Without money, what are we?  All equal?  But some must surely be more equal than others.  That is the point of government, wealth and the uneven distribution of wealth.  It is part of being human.

The futuristic vision of Star Trek is that the acquisition of wealth no longer drives humankind.  IT is the betterment of humanity through exploration and knowledge.  What is the point of that?  Without wealth, we have no leaders.  Without wealth, we have no drive.  Just ask the Norwegians or other countries where everyone has a basic income guaranteed.  If you need not work for shelter, food and fun, then why would you work?

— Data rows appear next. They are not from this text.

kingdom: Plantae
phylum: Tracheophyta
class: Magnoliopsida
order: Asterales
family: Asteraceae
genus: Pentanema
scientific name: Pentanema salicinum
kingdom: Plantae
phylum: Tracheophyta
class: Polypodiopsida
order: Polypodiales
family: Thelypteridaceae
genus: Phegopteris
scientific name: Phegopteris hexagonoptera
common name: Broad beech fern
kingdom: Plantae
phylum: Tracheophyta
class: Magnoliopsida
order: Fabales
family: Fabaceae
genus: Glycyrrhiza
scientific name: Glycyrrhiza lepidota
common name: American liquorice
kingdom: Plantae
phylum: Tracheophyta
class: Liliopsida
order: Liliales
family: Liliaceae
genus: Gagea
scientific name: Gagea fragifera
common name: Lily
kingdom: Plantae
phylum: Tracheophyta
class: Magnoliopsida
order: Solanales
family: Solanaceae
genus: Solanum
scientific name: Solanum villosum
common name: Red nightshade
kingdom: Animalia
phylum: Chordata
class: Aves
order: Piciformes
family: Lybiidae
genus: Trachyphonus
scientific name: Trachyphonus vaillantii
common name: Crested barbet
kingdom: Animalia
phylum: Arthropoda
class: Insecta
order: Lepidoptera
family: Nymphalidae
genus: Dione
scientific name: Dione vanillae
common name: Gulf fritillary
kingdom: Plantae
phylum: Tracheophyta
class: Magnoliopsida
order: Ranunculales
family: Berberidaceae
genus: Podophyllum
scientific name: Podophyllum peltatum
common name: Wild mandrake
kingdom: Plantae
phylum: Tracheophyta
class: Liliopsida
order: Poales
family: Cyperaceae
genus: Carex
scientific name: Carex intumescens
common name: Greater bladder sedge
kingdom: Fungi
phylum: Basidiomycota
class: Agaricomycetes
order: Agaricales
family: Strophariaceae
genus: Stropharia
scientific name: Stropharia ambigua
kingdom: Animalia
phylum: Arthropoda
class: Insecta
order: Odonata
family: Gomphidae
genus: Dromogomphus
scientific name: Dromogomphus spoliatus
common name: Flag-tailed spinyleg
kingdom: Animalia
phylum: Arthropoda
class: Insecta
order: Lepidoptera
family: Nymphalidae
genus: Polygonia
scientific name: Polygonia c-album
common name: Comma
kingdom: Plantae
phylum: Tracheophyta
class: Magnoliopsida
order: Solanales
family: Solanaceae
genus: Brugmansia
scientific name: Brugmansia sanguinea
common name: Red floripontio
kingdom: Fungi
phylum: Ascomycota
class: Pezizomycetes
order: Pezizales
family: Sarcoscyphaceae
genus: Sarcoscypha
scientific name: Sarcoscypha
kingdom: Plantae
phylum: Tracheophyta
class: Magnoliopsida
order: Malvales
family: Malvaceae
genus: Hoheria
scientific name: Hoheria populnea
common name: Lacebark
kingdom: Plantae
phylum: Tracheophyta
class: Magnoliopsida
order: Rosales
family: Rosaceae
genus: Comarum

OK, OK, I’m going off on a tangent but the core of humanity is power.  Power is gained through the accumulation of wealth but, before money was invented, power was gained through the gravitas and muscle of the alpha males of our colonies.

Could you imagine if we stripped the world of money and wealth and, tomorrow, returned to a world where wisdom and muscle ruled?  Where would Donald Trump, Vladimir Putin and Recep Tayyip Erdoğan be?  What would happen to Africa and the suffering nations of the Sudan, Somalia, Djibouti, Ethiopia and other countries?

Stripping the world of the wealth focus and monetary controls could be an interesting future nirvana … or it could be anarchy and destruction.  What’s your view?